MOSCOW – Russia’s Supreme Court rejected on Saturday an appeal lodged by opposition leader Alexei Navalny in a bid to overturn a decision by the electoral commission to bar him from taking part in the presidential elections of March 2018 for having a criminal record.
Navalny has said that the charges that led him to be given a suspended prison sentence were trumped up.
“The Supreme Court sees no reason to agree with the appeal, and the decision of the Central Electoral Commission appealed by the plaintiff is legal and well founded,” the ruling said.
The court upheld the argument put forward by the commission at the time for refusing to register Navalny’s candidacy, which was that a person who has been convicted of a serious crime cannot run for elected office.
Navalny’s lawyer pointed out at the Supreme Court hearing that the Russian Constitution does not prevent a convicted person from standing in an election and only refers to people who are in prison at the time of submitting their candidacies.

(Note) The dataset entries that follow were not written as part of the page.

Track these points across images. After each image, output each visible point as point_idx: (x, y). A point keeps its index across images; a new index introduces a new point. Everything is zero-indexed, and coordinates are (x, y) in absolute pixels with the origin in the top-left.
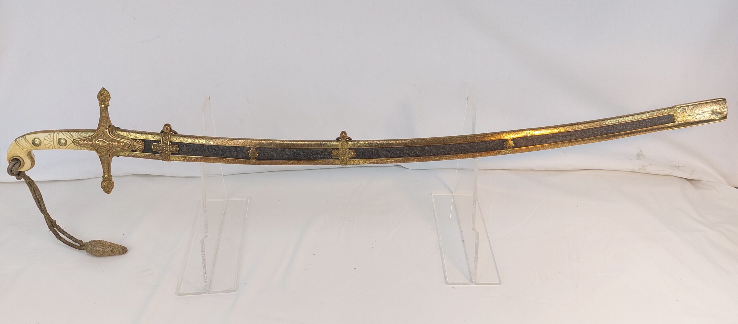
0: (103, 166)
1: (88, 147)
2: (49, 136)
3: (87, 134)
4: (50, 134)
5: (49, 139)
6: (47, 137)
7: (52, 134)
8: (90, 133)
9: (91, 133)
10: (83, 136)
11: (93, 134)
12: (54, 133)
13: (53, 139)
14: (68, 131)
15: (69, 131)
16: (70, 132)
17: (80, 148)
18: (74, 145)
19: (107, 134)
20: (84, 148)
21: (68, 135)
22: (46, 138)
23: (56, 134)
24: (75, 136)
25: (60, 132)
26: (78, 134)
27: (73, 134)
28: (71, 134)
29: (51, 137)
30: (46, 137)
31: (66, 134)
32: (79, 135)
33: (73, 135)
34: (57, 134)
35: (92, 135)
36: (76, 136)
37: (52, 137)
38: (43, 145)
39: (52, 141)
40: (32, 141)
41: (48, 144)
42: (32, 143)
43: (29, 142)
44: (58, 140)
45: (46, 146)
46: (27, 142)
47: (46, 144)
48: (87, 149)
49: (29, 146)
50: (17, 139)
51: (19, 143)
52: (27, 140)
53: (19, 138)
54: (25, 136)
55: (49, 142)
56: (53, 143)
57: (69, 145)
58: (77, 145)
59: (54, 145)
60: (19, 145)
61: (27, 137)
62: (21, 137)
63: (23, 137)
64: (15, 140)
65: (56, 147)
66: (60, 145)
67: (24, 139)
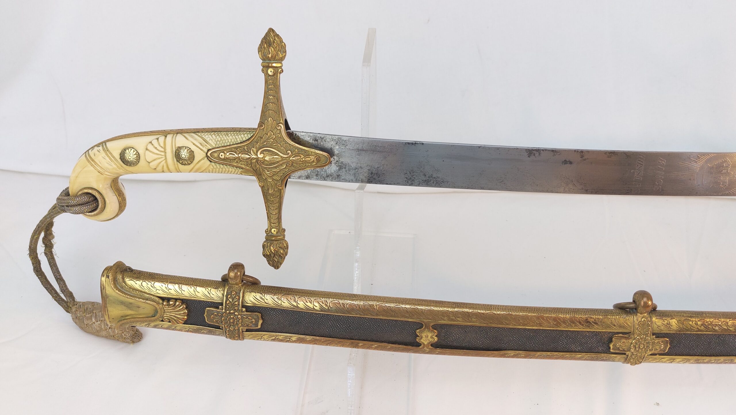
0: (268, 208)
1: (239, 165)
2: (155, 142)
3: (237, 137)
4: (158, 139)
5: (156, 148)
6: (153, 145)
7: (162, 139)
8: (244, 134)
9: (246, 135)
10: (230, 141)
11: (250, 136)
12: (166, 136)
13: (165, 148)
14: (196, 131)
15: (198, 132)
16: (199, 134)
17: (222, 169)
18: (209, 163)
19: (282, 137)
20: (231, 170)
21: (196, 139)
22: (150, 147)
23: (169, 137)
24: (210, 142)
25: (177, 133)
26: (218, 137)
27: (207, 136)
28: (202, 138)
29: (159, 145)
30: (150, 145)
31: (192, 137)
32: (219, 139)
33: (208, 140)
34: (173, 137)
35: (247, 138)
36: (214, 141)
37: (162, 145)
38: (142, 162)
39: (163, 154)
40: (120, 154)
41: (154, 160)
42: (120, 158)
43: (114, 157)
44: (176, 152)
45: (151, 164)
46: (110, 155)
47: (149, 162)
48: (237, 171)
49: (115, 166)
50: (90, 151)
51: (93, 160)
52: (111, 153)
53: (93, 148)
54: (105, 144)
55: (156, 156)
56: (164, 158)
57: (199, 161)
58: (215, 162)
59: (166, 162)
60: (92, 162)
61: (109, 144)
62: (98, 145)
63: (103, 146)
64: (86, 152)
65: (171, 167)
66: (178, 163)
67: (104, 150)
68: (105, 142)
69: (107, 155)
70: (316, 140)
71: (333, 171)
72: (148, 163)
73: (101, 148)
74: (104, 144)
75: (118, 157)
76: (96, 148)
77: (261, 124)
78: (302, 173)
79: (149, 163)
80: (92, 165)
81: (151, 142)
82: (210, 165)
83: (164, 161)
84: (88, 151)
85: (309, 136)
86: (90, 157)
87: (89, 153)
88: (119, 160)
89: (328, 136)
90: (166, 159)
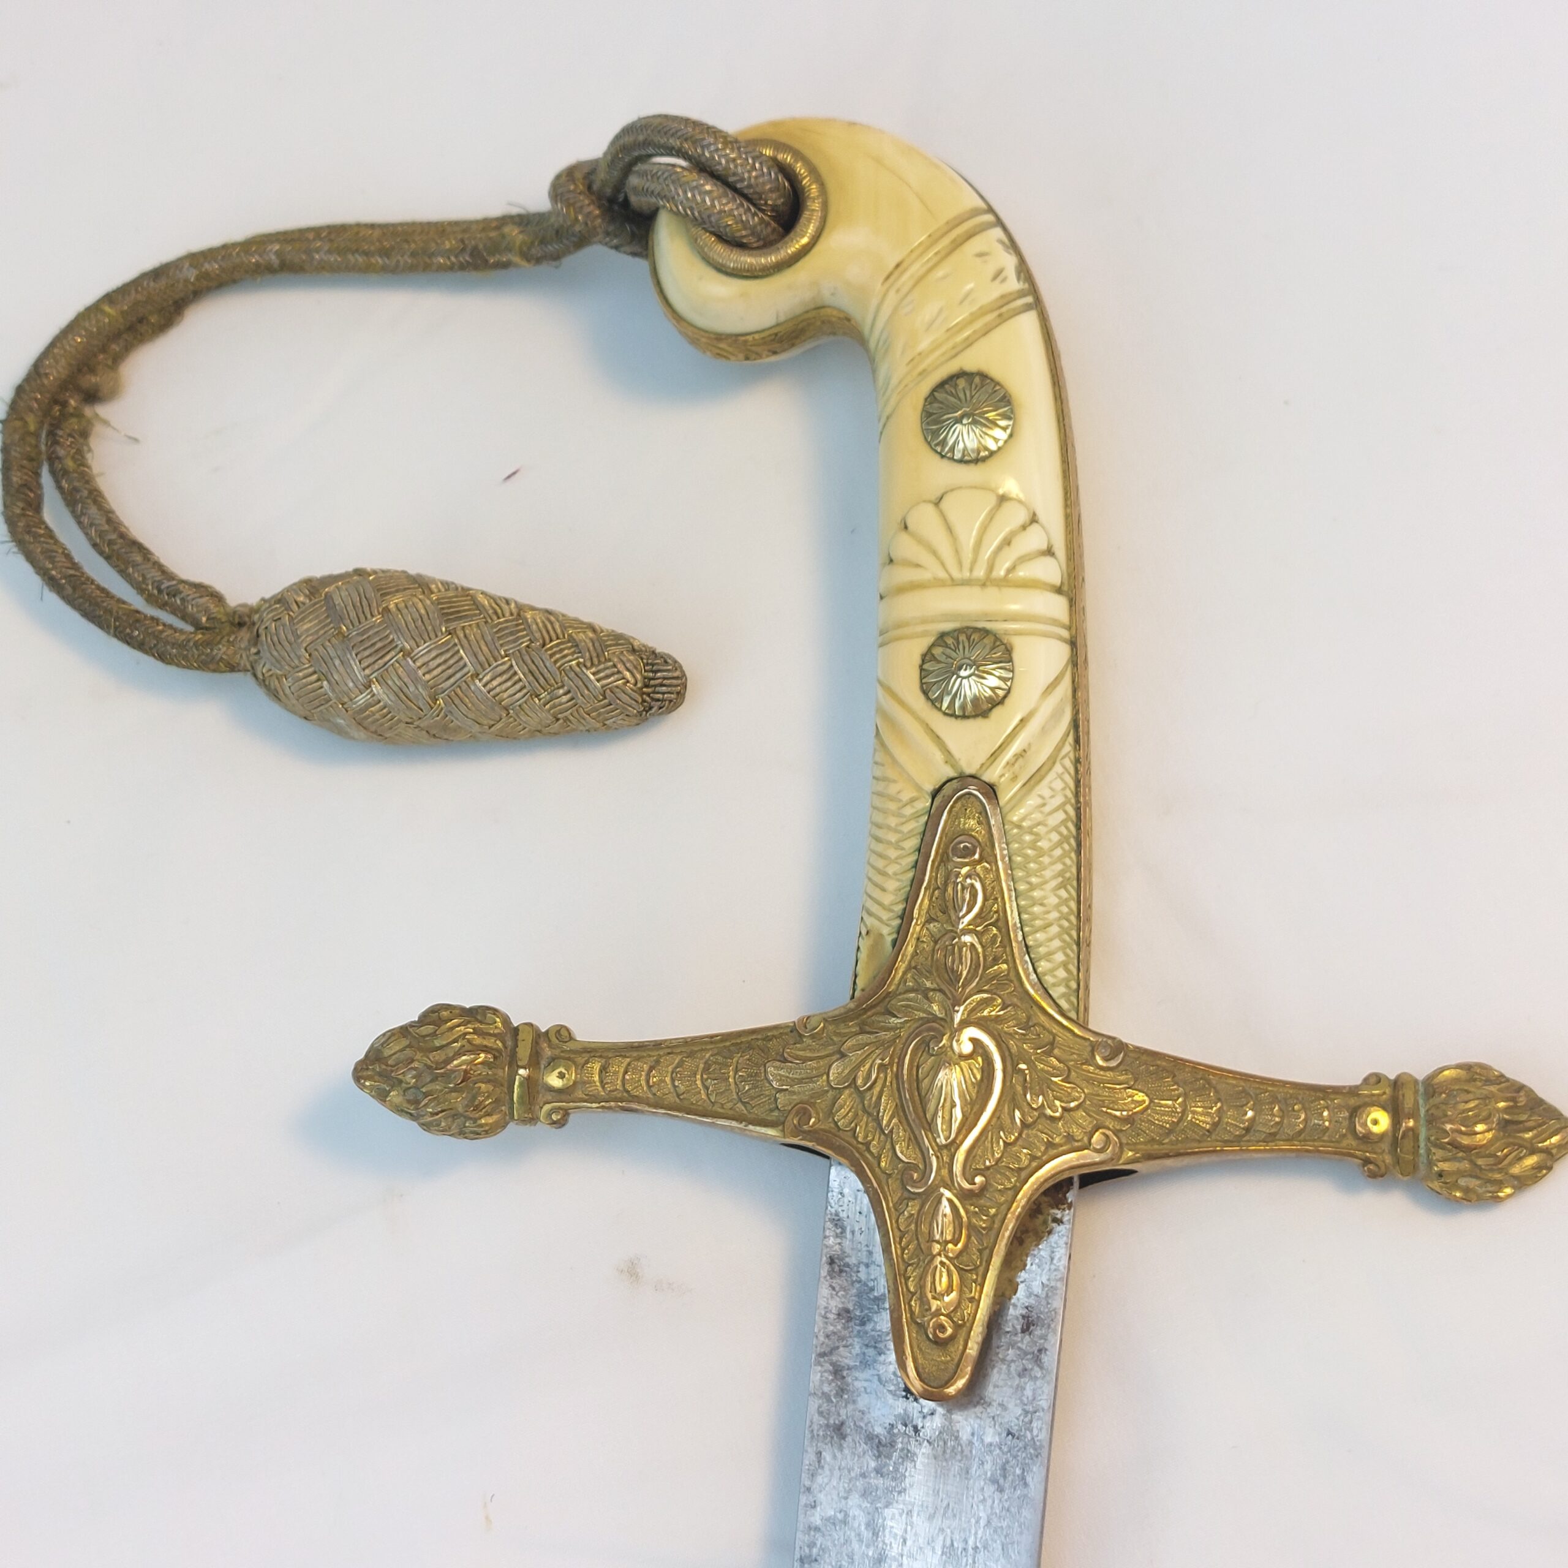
0: (690, 1047)
1: (915, 929)
2: (1034, 540)
3: (1055, 929)
4: (1049, 552)
5: (1007, 542)
6: (1024, 528)
7: (1051, 571)
8: (1065, 965)
9: (1061, 973)
10: (1036, 894)
11: (1055, 993)
12: (1059, 590)
13: (1005, 583)
14: (1078, 729)
15: (1077, 741)
16: (1068, 748)
17: (897, 846)
18: (929, 787)
19: (1052, 1150)
20: (892, 885)
21: (1044, 731)
22: (1016, 516)
23: (1057, 607)
24: (1032, 801)
25: (1073, 644)
26: (1055, 837)
27: (1058, 785)
28: (1052, 760)
29: (1024, 559)
30: (1022, 516)
31: (1056, 715)
32: (1043, 844)
33: (1043, 789)
34: (1055, 622)
35: (1049, 979)
36: (1037, 816)
37: (1022, 573)
38: (943, 474)
39: (980, 572)
40: (983, 376)
41: (950, 529)
42: (962, 374)
43: (969, 343)
44: (986, 632)
45: (930, 509)
46: (978, 325)
47: (944, 505)
48: (885, 916)
49: (924, 345)
50: (998, 232)
51: (957, 244)
52: (987, 331)
53: (1013, 245)
54: (1027, 308)
55: (968, 540)
56: (956, 574)
57: (937, 739)
58: (933, 817)
59: (938, 583)
60: (946, 241)
61: (1029, 322)
62: (1024, 271)
63: (1021, 294)
64: (990, 210)
65: (910, 607)
66: (932, 639)
67: (1006, 299)
68: (1038, 305)
69: (983, 312)
70: (1028, 1324)
71: (863, 1402)
72: (934, 497)
73: (1013, 284)
74: (1029, 299)
75: (970, 361)
76: (1009, 262)
77: (1117, 1048)
78: (857, 1233)
79: (937, 503)
80: (933, 239)
81: (1034, 519)
82: (919, 788)
83: (942, 575)
84: (999, 223)
85: (1049, 1290)
86: (970, 235)
87: (987, 226)
88: (952, 367)
89: (1047, 1390)
90: (954, 583)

The lawyer announced he would appeal the ruling before the European Court of Human Rights.
“We knew there would be a political decision, but we will follow all the stages of the appeal,” said Ivan Zhdanov.
The decision to reject Navalny’s candidacy was condemned by the European Union and the United States, criticisms that the Russian Chancellery considered on Saturday “a direct interference” in the internal affairs of Russia.
Navalny, who accuses Russian President Vladimir Putin of ordering his disqualification, has called for a day of protests on Jan. 28 to back a “strike of voters” in the presidential elections.
Navalny has organized some of Russia’s best-attended opposition rallies in recent memory has been sent to jail three times in 2017.
Putin has held a dominant place in Russian politics for 18 years and polls suggest he is likely to be returned to office.
Navalny has said that banning his participation in elections turns Russia’s democratic process into a farce.